Un voto sulle uscite, la presa, la destrezza, la concentrazione:6 nelle uscite, 7 nella presa, un’altro 6 per la destrezza e un bel 9 per la concentrazione.

L’emozione più grande provata…Andare in panchina contro la Juventus essendo pure juventino doc.

La parata più bella o più significativa: Un portiere fa tante parate nell’arco dei novanta minuti di gioco e della carriera, diventa quasi difficile ricordare la più significativa, ma qualche rigore parato lo ricordo volentieri come a Nicola Ventola, a Roberto Magliocco della Nocerina.

La prodezza di un portiere spesso offuscata dal goal dell’attaccante…Una prodezza del portiere equivale ad un gol realizzato dalla squadra.

Le candidate alla vittoria del campionato di prima categoria pugliese girone A: Unione Calcio Bisceglie, Real BAT, Nuova Daunia.

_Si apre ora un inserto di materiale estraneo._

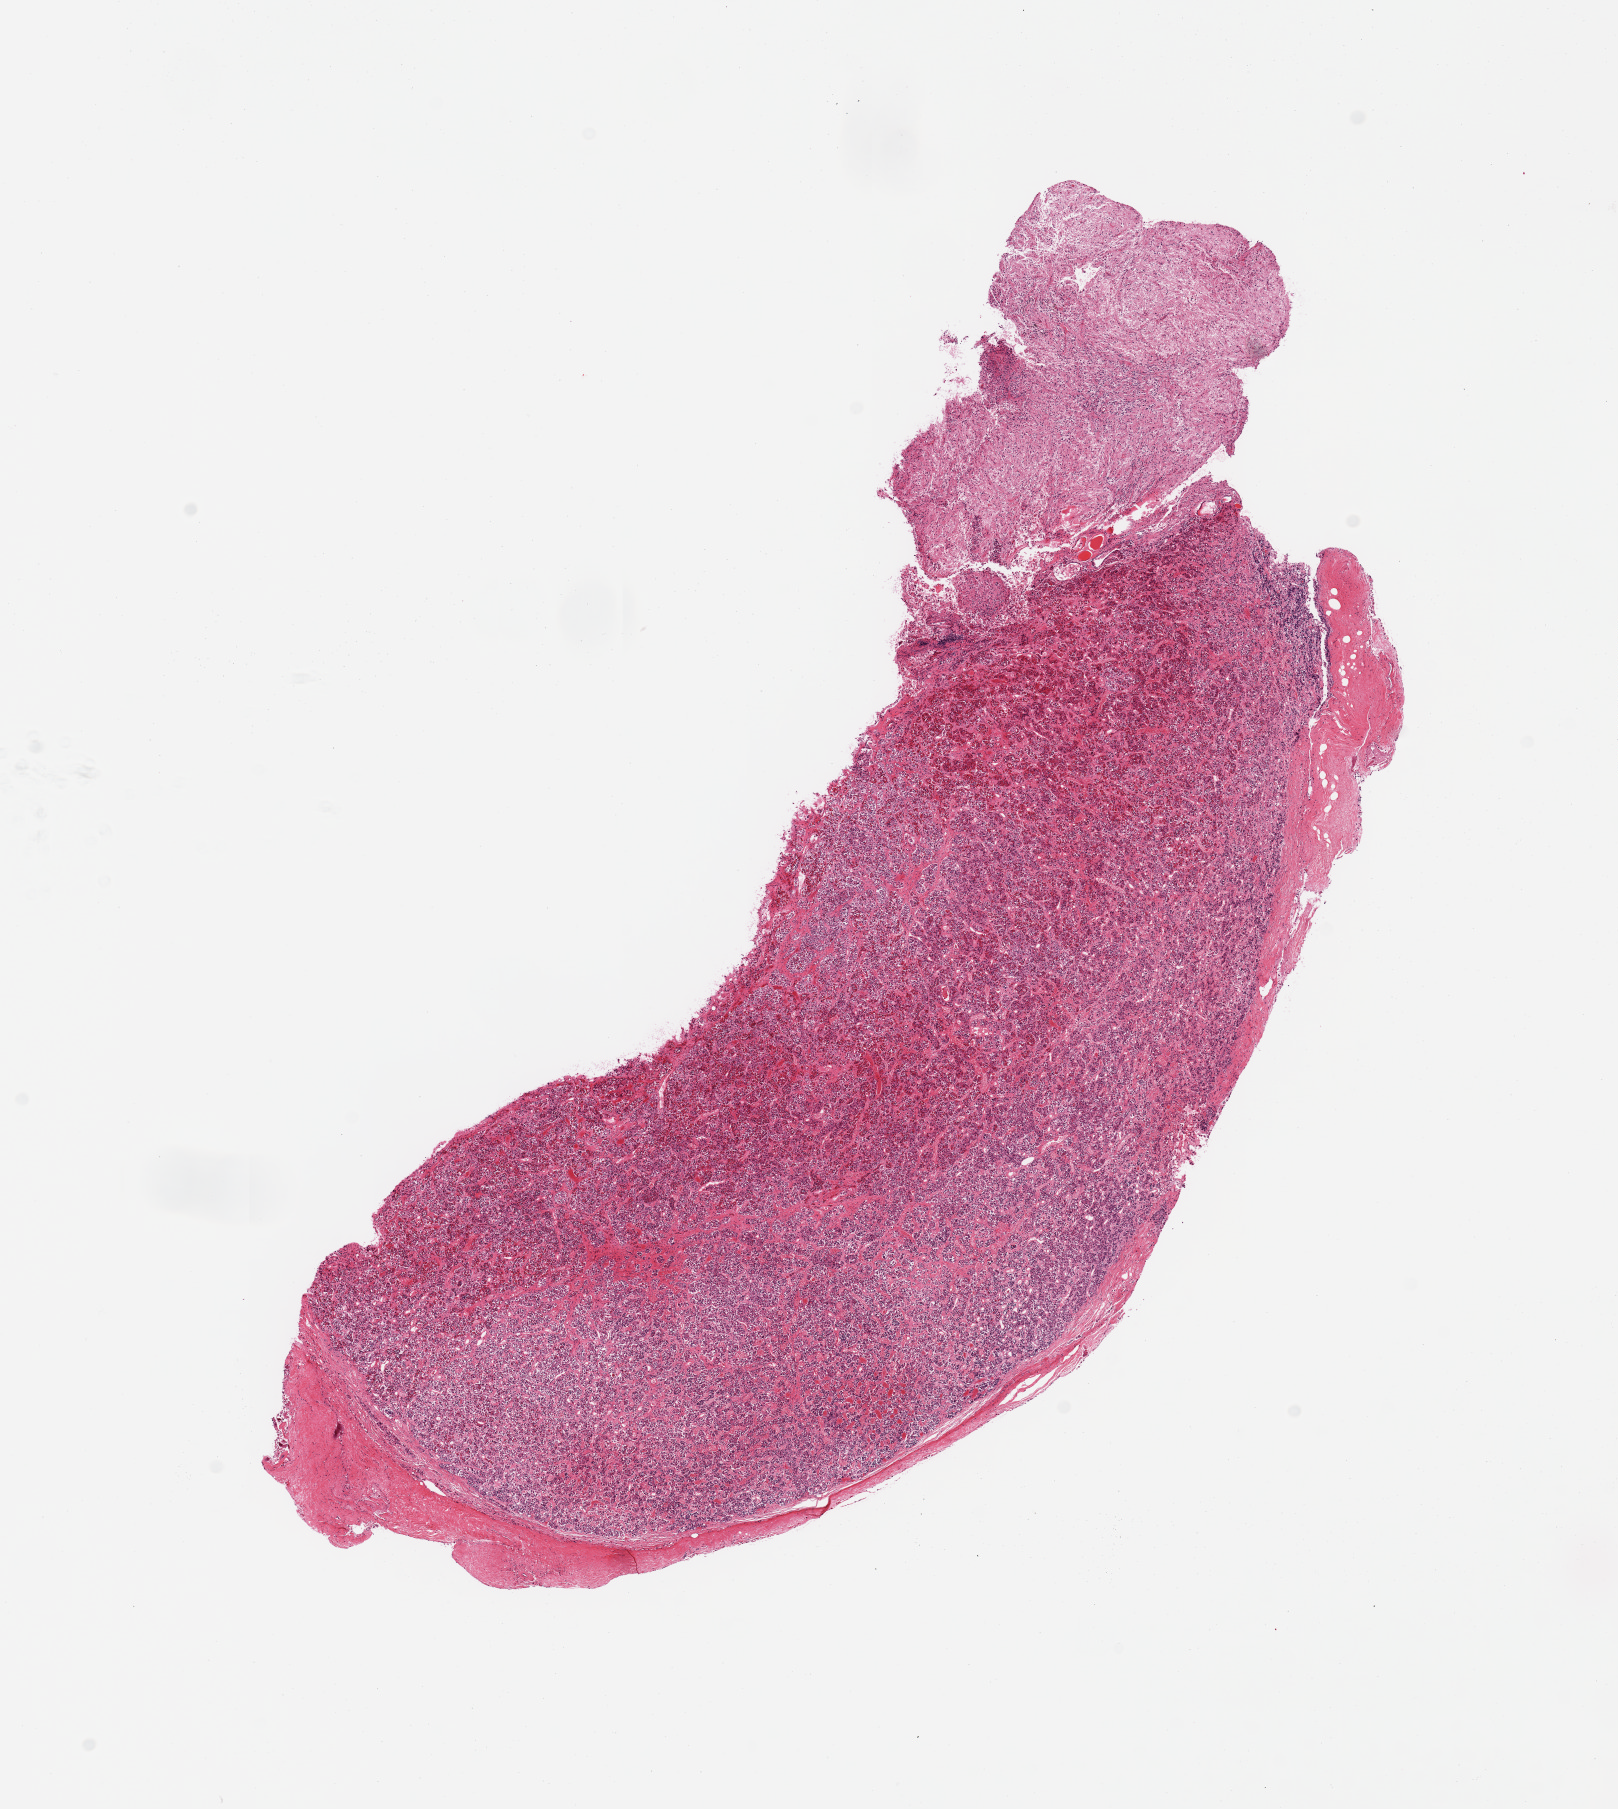
Haematoxylin and eosin whole-slide image, a low-resolution overview of the entire scanned area, about 12.8 x 14.3 mm (acquisition: 20x scan); PAXgene-fixed paraffin-embedded (PFPE) section; section of pituitary (target tissue); donor tissue sample.
Reviewer comment on this tissue sample: 1 piece; 20% posterior pituitary.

Un commento sui tifosi canosini ed in particolare del gruppo “Canosa Ultras”… In questa risposta devo esprimere un voto per i tifosi rossoblu che meritano sicuramente 10. Ci seguono sempre in casa e fuori incitandoci sempre!Unici!

Progetti per il futuro: Ho da poco trovato un posto di lavoro che reputo già una grande conquista visti i tempi che stiamo attraversando, però non vorrei buttare 20 anni di calcio dalla serie B alla prima categoria . Devo ancora decidere su cosa si può fare in merito.

Un consiglio  ai ragazzi che iniziano a giocare nei campionati giovanili a Canosa e dintorni? Il calcio non è solo divertimento, si fanno anche molti sacrifici, sostenendo allenamenti impegnativi, partite lontano da casa che ti portano a dover rinunciare ad alcuni svaghi, a delle feste in famiglia e tra amici e spesso anche a trascurare la vita privata.

Le associazioni sportive locali devono puntare maggiormente sui giovani? Secondo me nell’allestimento di una formazione in grado di ben figurare ci deve essere sempre un mix di calciatori giovani con quelli più maturi, con esperienze alle spalle.

Un calciatore rimane atleta anche  nelle ore libere lontano dai campi di gioco? Può concedersi un po’ più di relax anche nell’alimentazione o nei divertimenti notturni? Le ore libere per un atleta sono le più importanti per un buon recupero. Io direi proprio di no, bisogna curare l’alimentazione e contenersi nei divertimenti, però se uno deve fare uno strappo alla regola meglio a inizio settimana.

Facendo prevenzione, informando i giovani dei pericoli sull’abuso di alcol e quant’altro di stupefacente prima di mettersi alla guida, dopo aver trascorso delle ore in birreria, in discoteca, può dare un consiglio. Fate di tutto ma evitate alcol e droga che danneggiano gravemente la salute.

Vasco o Liga? Sud Sound System o Negramaro? I  suoi preferiti: Vasco e i Negramaro.

Ha visto  “L’Allenatore nel pallone” di Lino Banfi ? Si l’ho visto.

L’attrice più cliccata? Manuela Arcuri.

Il suo motto preferito… Non mollare mai!

Grazie per la collaborazione e in bocca al lupo! Crepi! Ne approfitto per salutare e ringraziare la Redazione per lo spazio dedicato al Canosa calcio augurando un proficuo lavoro.